## Training on a custom dataset

### Data organization

There are two components consisting of a training dataset:

1. Multi-view images of training scenes.
2. (Inverted) Extrinsic camera matrix corresponding to each image.

Please organize them in the following format:

```python
image_name = '{}sc{:04d}{}.png'.format(some_string, scene_id, some_other_string)
corresponding_extrinsic_matrix_name = '{}sc{:04d}{}_RT.txt'.format(some_string, scene_id, some_other_string)
```

where ```scene_id``` is the only effective factor for the dataloader to recognize and associate images/extrinsics of a specific scene.
It should range from ```0``` to ```n_scenes-1``` (```n_scenes``` is specified in the running script).
Here we assume no more than 10,000 scenes in the training set by specifying ```"{:04d}"```.
If you have more, simply specify a larger number.
```some_string``` and ```some_other_string``` can be anything that do not include ```"sc{:04d}"```.

An example is:
```
00000_sc0000_img0.png
00000_sc0000_img0_RT.txt
00001_sc0000_img1.png
00001_sc0000_img1_RT.txt
00002_sc0001_img0.png
00002_sc0001_img0_RT.txt
...
```

An (inverted) extrinsic matrix should be a camera-to-world transform
which is composed by camera pose (rotation and translation).
An extrinsic matrix should be something like this:
```
0.87944 -0.30801 0.36292 -4.49662
-0.47601 -0.56906 0.67051 -8.30771
-0.00000 -0.76243 -0.64707 8.01728
0.00000 0.00000 0.00000 1.00000
```
where the uppper-left block is camera orientation matrix and the upper-right vector is the camera location.
Here we assume the origin of world frame is located at the center of the scene,
as we hard-code to put the locality box centered at the world origin 
(it is used to enforce zero density outside the box for foreground slots during early training, 
to help better separate foreground and background).

### Intrinsic parameters

Besides extrinsics, you will also need to specify camera intrinsics in [../models/projection.py](../models/projection.py) by specifying
its ```focal_ratio``` (expressed as focal length divided by number of pixels along X/width axis and Y/height axis).

### Script modification

When you use the training and evaluating scripts in ```/scripts```,
additionally specify ```--fixed_locality```.
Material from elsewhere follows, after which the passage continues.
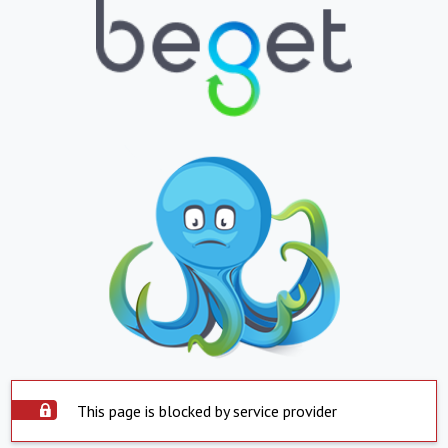
This page is blocked by service provider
According to the scale of your scene (measured by world coordinate units),
you need to modify 
1. the near and far plane (```--near``` and ```--far```) for ray marching
2. the rough scale (does not need to be accurate) of your scene (```--nss_scale```) for normalizing input coordinates.
3. the scale that roughly includes foreground objects (```--obj_scale```) for computing locality box. This should not be too small
such that the box occupied too few pixels (e.g., <80%) when projected to image planes.

### Tips for training on a custom dataset

The background-aware attention brings the advantage of separating background and foreground objects,
allowing cleaner segmentation and scene manipulation.
But it also trades some stability off.
It seems that 
the unsupervised separation of fg/bg somehow makes the module more susceptible to some sort of [rank-collapse problem](https://arxiv.org/abs/2103.03404).
There are two kinds of rank-collapse I have seen during experiments.

- The foreground-background separation is good and the foreground slots are explaining objects, but the foreground slots are few-rank (i.e., some foreground slots decode the same "dim version" of several objects) or even 1-rank.
  
- All the foreground slots decode nothing. In this case you would see zero gradient for all layers of foreground decoder (you can see this from the visdom panel).

In the first case,
adding more training scenes or simply change a random seed is enough.

In the second case, bad learning dynamics leads to zero foreground density even inside the locality boxes early in training, and the foreground decoder is effectively killed. 
Changing random seeds might provide a better initialization and thus bypass the problem,
and you might consider tweaking hyper-parameters related to learning rate scheduler, such as learning rate ```--lr```, its decay speed ```--attn_decay_steps``` and warm-up steps ```--warmup_steps```.
Adding some noise to foreground decoder outputs could also help. 
Hopefully future research can shed light on this problem and solve it once for all.


## Generate your own dataset

We provide an example generation assets and codebase at 
[here](https://office365stanford-my.sharepoint.com/:u:/g/personal/koven_stanford_edu/Ec-vEV0XMxBGpWgx1y6kSkIBOiY_AelngVf2qk2zAHgb_A?e=2gIqGv) 
for the object shape models from ShapeNet and 
[here](https://office365stanford-my.sharepoint.com/:f:/g/personal/koven_stanford_edu/EnJcGIJ1dadJqIRRth43dIwBVcf-5Um9yotNs2HYOqgLDA?e=6lZWCJ) 
for the codebase and textures of the Room Diverse dataset.

In ``/image_generation/scripts`` run ``generate_1200shape_50bg.sh`` and then ``render_1200_shapes.sh``.
Don't forget to change the root directory in both scripts.